Steven Durels, executive vice president, director of leasing and real property for SL Green, explained via email, “We continually adjust rents. We recently raised some and dropped others.”
Inventory is also impacted by the fact that companies are doing more with less space for their employees and job growth is flattening.
“I think that large retail space is not as desirable as it once was and what is desirable is a smaller format,” said John Brod, a partner at ABS Partners Real Estate whose clients are primarily tenants. “I’m seeing that all over.
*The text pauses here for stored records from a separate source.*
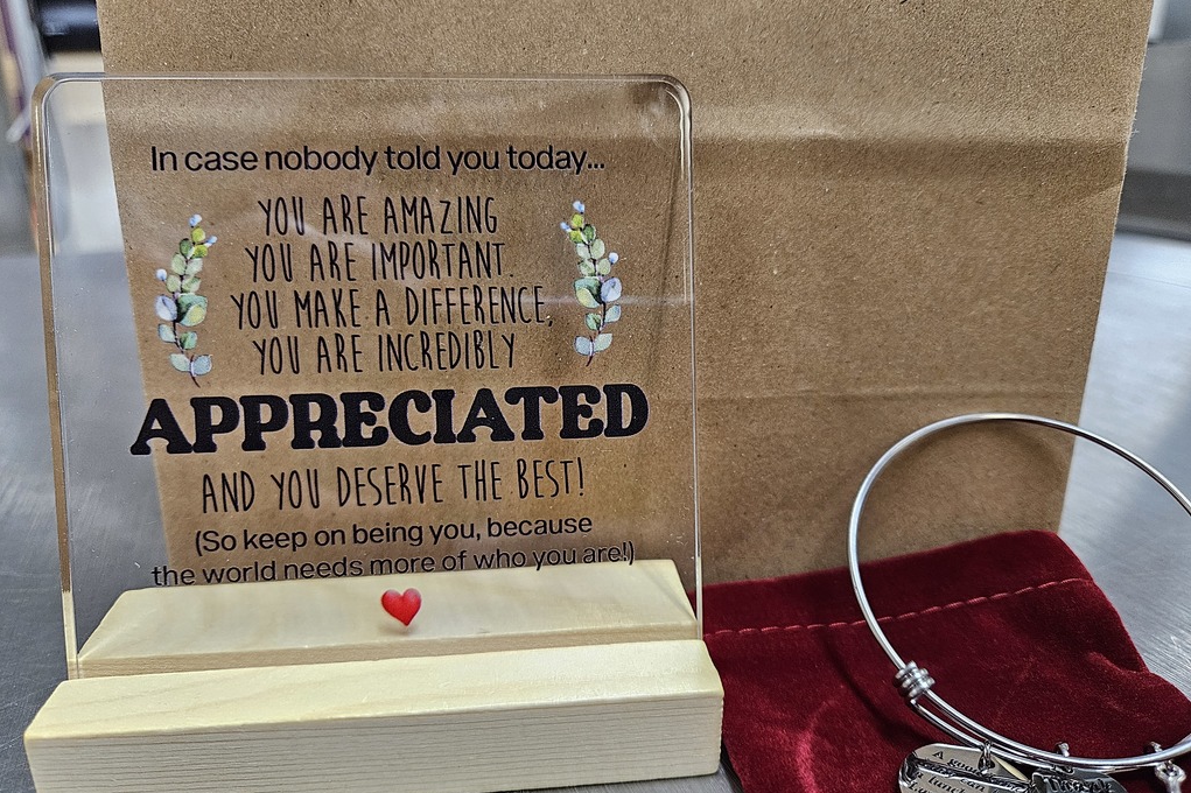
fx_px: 794
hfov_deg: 73.8
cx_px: 595
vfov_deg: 53.1
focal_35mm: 24
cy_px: 408
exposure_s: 1/120
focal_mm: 5.4
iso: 500
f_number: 1.8
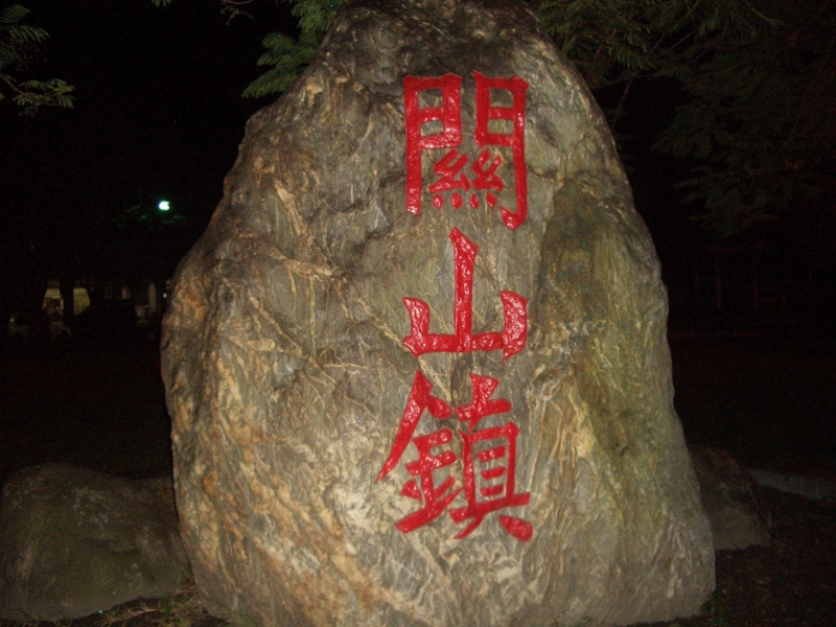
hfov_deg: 52.6
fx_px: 845
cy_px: 314
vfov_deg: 40.7
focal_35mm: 35
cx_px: 418
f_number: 2.6
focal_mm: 5.8
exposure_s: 1/60
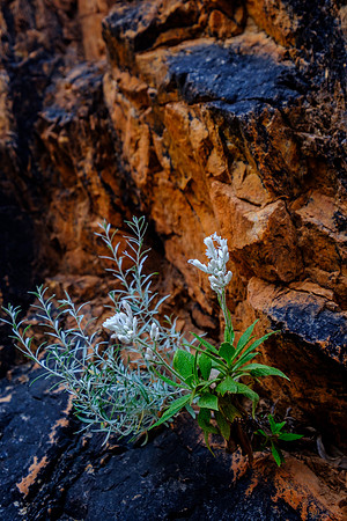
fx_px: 520
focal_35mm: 36
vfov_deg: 53.1
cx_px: 174
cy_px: 260
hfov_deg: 36.9
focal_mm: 24
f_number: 4
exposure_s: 1/110
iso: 400
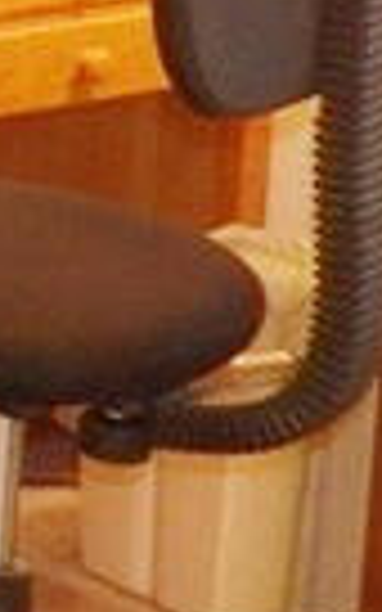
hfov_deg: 4.0
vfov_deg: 7.5
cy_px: -378
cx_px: -1802
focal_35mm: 272
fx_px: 4531
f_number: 2.8
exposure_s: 1/30
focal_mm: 6.3
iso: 400
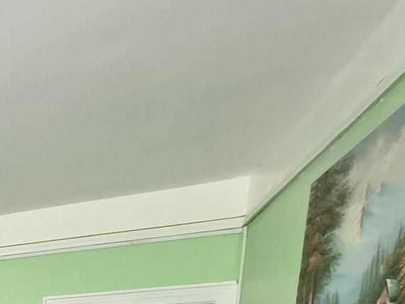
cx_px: -296
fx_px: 550
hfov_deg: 23.6
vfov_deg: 23.6
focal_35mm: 47
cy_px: 473
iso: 200
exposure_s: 1/60
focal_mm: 1.7
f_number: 2.2
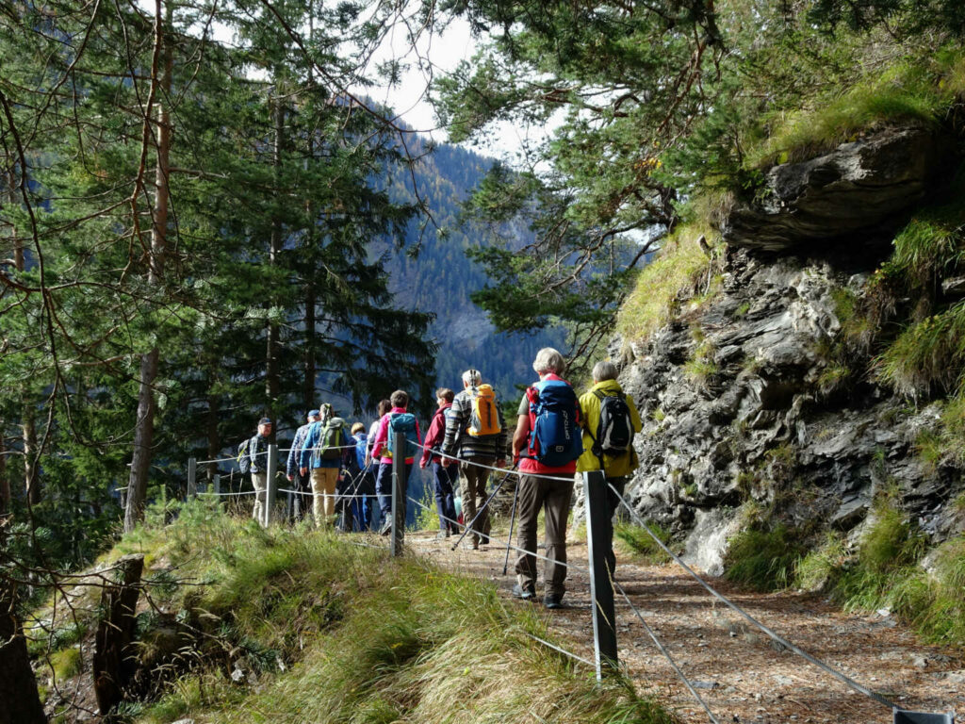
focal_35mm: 37
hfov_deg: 50.1
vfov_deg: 38.7
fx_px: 1031
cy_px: 362
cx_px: 482
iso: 80
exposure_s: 1/125
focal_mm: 6.37
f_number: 4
They don’t need 25,000 square feet anymore.”
Retailers have been slower to do deals as consumer confidence is down.
“Retailers are cautious,” said landlord Christopher Conlon, an executive vice president and chief operating officer at Acadia Realty Trust, which has retail space at addresses including 83 Spring Street, 15 Mercer Street, 5-7 East 17th Street and 27 East 61st Street. “That has yet to translate to lower rents where we’re owning.”
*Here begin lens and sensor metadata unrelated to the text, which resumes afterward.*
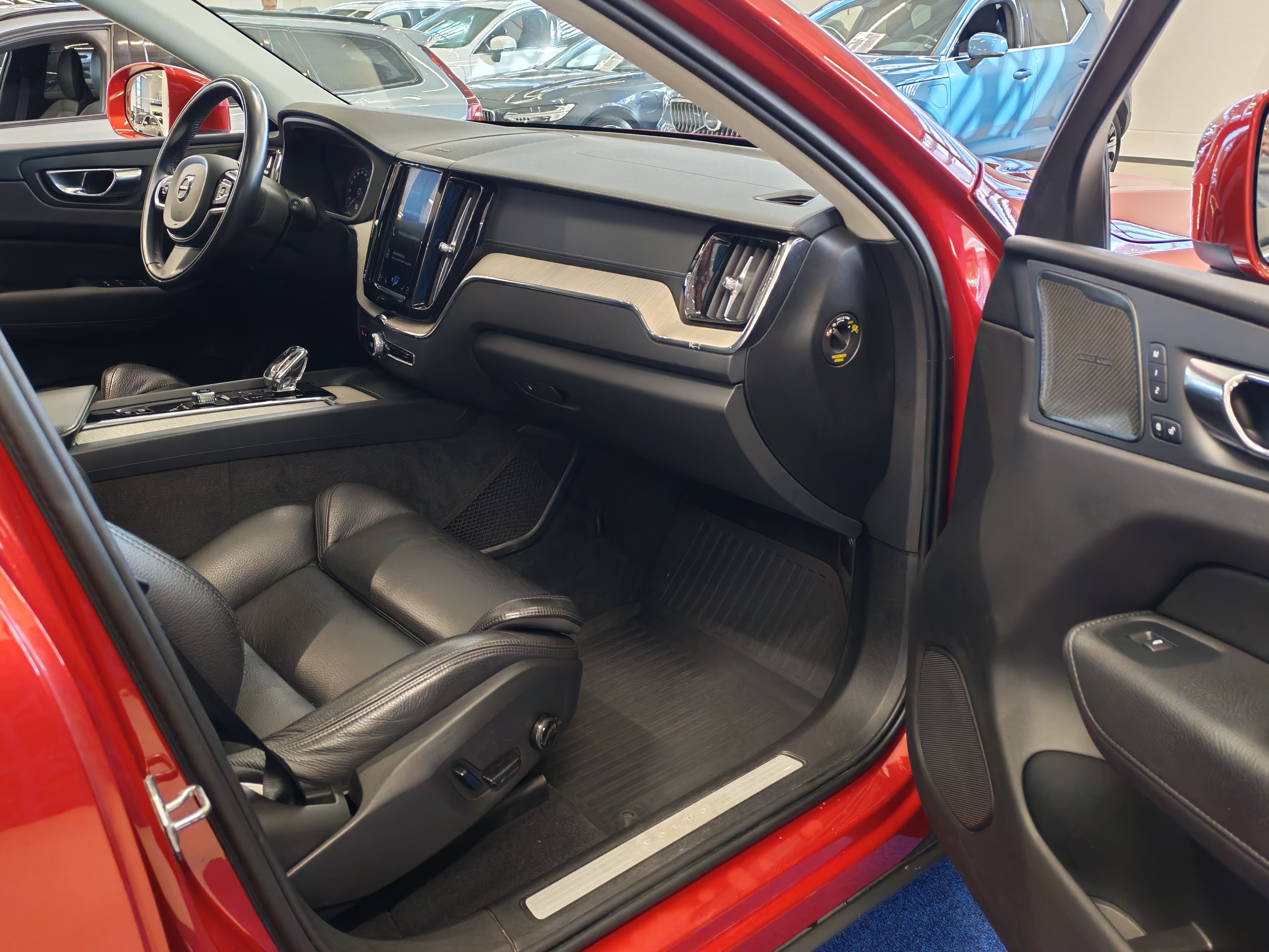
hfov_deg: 56.8
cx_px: 634
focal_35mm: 32
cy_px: 476
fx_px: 1173
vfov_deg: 44.2
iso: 559
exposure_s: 1/100
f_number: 1.9
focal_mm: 6.12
But, he has had to remind his acquisitions team to brace for longer leasing periods. Unlike the usual nine to 12 months allotted for completing a lease, “we’re doubling that” now, he said.
Concessions like free rent and greater tenant improvement allowances appear to be on the rise.
Among signed leases of over 10,000 square feet in Class A buildings last year, the average initial taking rent was $80.40, down from $83.10 a year prior, according to information compiled by Keith DeCoster, the director of U.S. real estate analytics at Savills Studley. The average tenant improvement allowance was $72.54, up from $69.47, and free months’ rent was at 9.99 months, up from 9.85 in 2014.
It’s not just incentives that are being offered to get deals done.
“In many cases, rents have already started to come down a bit,” Mr. Steir said.
Of course, rent concessions and giveaways to get brokers in the door have long been a staple of the industry. When asked whether the marketing flyer offering a Porsche was a sign of things to come, C&W’s spokesman said in an email, “Brokers hold events like these all the time to attract others to view the space their marketing.” He further said that Manhattan is actually in a landlord’s market because of the 8.6 percent vacancy rate for office space.
But the prominent buildings offering rent slashings tell a different story. Reductions have been seen at the following office buildings, Mr. DeCoster’s research shows, at properties including 1114 Avenue of the Americas, to $82 a square foot from $88 and on the upper floors to $86 a foot from $88; at 501 West 30th Street, to $85 from $90; and at 1133 Avenue of the Americas, to $73 a foot from $74.50.
This is occurring on the retail side, too.
“No deals are being done without landlords taking a very proactive and aggressive approach to doing deals,” Mr. Brod said. Declining to cite specifics, he added, “I’m seeing opportunities where a landlord wanted to make a $500-a-square-foot deal for 10 years but is doing a deal for $300 a foot for three years. That is happening.”
Some people sound more optimistic—at least in the short term.
Broker James Buslik, a principal of Adams & Co., said he is “not panicking,” and “the sky’s not falling.” Grant Greenspan, a principal at The Kaufman Organization, said he hasn’t tweaked rents or concessions. “Concessions are pretty much holding,” Mr. Greenspan said. “I really haven’t had to change my pattern yet.”
“Calling it a tenant’s market might be a bit of an exaggeration,” he said. “Certainly it’s a good time in the cycle.”
He said that talking about space hitting the market in five or 10 years isn’t relevant for tenants with leases coming due in the next couple of years.
“If your lease is up in 2020 or 2021 or even 2019 then be mindful of the trends,” Mr. Cohen said.